Une telle focalisation inclinerait à penser qu’elle est sous-tendue par un mobile politique. A visée anarchiste, séparatiste, mafieuse? L’établir avec certitude ne peut résulter que d’enquêtes longues et approfondies. On sait en effet que la défiance envers le personnel politique s’est déjà traduite en France par des violences dans la foulée du mouvement des gilets jaunes. Une tendance lourde semble s’installer.

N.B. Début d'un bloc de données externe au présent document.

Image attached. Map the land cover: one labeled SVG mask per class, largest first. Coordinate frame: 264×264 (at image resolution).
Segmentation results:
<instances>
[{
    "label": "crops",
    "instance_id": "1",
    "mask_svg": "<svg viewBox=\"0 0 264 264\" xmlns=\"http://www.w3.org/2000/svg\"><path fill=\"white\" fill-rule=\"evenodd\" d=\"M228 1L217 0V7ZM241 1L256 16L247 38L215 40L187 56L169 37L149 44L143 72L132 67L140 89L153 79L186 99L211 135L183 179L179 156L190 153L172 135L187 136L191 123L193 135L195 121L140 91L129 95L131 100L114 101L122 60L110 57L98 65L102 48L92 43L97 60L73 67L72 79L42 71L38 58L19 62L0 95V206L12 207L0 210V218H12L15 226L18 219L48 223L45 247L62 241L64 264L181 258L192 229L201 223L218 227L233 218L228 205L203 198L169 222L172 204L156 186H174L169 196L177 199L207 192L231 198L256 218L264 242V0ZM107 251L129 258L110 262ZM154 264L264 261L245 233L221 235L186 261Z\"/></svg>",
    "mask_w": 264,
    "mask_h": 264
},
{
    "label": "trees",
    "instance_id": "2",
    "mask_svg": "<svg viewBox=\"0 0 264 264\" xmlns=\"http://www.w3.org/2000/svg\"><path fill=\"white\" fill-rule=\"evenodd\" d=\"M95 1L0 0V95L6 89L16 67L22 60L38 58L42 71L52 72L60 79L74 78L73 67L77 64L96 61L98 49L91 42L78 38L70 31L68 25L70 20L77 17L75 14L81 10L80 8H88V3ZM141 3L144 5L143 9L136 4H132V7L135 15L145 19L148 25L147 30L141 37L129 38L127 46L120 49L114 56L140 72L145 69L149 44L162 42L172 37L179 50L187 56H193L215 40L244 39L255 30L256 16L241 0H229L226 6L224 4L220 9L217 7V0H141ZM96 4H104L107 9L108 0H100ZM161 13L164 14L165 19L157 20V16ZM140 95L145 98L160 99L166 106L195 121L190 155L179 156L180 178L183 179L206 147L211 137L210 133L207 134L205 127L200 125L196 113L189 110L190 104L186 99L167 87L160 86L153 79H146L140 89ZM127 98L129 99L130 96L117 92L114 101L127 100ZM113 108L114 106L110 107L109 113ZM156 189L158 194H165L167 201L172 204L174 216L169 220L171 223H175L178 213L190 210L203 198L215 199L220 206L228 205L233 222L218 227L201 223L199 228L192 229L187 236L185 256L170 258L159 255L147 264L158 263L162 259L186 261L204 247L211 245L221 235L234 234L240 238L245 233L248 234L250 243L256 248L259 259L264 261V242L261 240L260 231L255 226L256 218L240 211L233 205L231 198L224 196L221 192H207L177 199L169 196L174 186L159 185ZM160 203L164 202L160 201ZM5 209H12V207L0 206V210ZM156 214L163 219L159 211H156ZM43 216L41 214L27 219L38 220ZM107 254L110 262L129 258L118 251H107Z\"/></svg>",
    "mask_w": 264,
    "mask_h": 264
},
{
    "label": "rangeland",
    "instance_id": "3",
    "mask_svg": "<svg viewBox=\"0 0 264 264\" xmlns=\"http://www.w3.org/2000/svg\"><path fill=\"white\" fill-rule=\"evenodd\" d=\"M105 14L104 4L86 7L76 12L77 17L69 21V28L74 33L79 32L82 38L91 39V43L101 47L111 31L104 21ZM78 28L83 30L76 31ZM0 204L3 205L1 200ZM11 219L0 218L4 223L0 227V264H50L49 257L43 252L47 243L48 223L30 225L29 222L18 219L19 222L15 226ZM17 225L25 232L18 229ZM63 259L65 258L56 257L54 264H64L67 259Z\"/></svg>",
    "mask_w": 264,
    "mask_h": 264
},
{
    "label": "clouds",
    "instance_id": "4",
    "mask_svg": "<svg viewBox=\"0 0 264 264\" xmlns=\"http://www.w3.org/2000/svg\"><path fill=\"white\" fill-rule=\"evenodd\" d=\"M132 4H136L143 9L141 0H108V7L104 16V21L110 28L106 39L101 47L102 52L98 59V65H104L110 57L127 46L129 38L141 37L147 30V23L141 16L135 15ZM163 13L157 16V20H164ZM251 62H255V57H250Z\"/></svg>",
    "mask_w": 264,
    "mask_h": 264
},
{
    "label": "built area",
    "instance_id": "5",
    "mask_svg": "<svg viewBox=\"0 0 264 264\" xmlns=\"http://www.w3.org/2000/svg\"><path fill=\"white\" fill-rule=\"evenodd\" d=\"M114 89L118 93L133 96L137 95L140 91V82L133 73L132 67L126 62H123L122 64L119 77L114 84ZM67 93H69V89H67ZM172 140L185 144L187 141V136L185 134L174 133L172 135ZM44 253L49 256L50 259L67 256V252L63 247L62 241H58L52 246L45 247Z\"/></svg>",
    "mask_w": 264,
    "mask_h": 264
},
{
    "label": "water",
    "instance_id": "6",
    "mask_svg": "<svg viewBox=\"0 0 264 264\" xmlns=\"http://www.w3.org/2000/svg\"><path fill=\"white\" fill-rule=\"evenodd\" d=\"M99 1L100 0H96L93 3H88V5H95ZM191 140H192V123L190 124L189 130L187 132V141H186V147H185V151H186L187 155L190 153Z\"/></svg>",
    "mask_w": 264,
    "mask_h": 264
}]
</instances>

Enfermés dans leurs certitudes
En attendant, un constat s’impose. Les violences urbaines ont ruiné le crédit que les jeunes des banlieues avaient pu engranger par la légitime mise en cause de la stratégie de la police et des pratiques de certains policiers, remises en exergue par le décès de Nahel M.. Elles ont redonné du grain à moudre à la «droite de l’extrême droite» (Eric Zemmour, le syndicat Alliance Police nationale, auteur d’un communiqué nauséabond, finalement rétracté) pour propager ses idées xénophobes, et à l’extrême droite (le Rassemblement national plus «responsable») pour faire pression sur l’exécutif en matière sécuritaire et migratoire.

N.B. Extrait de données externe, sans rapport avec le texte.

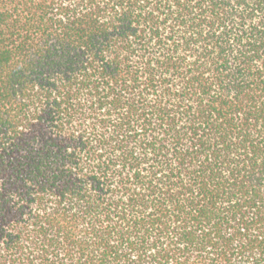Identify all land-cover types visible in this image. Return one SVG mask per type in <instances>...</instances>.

Le 4 juillet, Emmanuel Macron a annoncé le projet d’une «loi d’urgence» pour accélérer la reconstruction des édifices endommagés. Mais au-delà de cet enjeu matériel, c’est aux causes de la discrimination des jeunes par la police et de la haine des jeunes envers les policiers que devrait s’atteler le président français, peut-être aidé cette fois-ci par le «en même temps», sous peine de laisser les uns et les autres dans leurs certitudes. D’un côté, la conviction bien ancrée d’un policier qu’«on est tout ce qu’ils détestent», de l’autre, celle tout aussi intégrée, que «c’est toujours pour les mêmes qu’être en tort conduit à la mort», exprimée par le footballeur Mike Maignan en soutien aux jeunes des quartiers.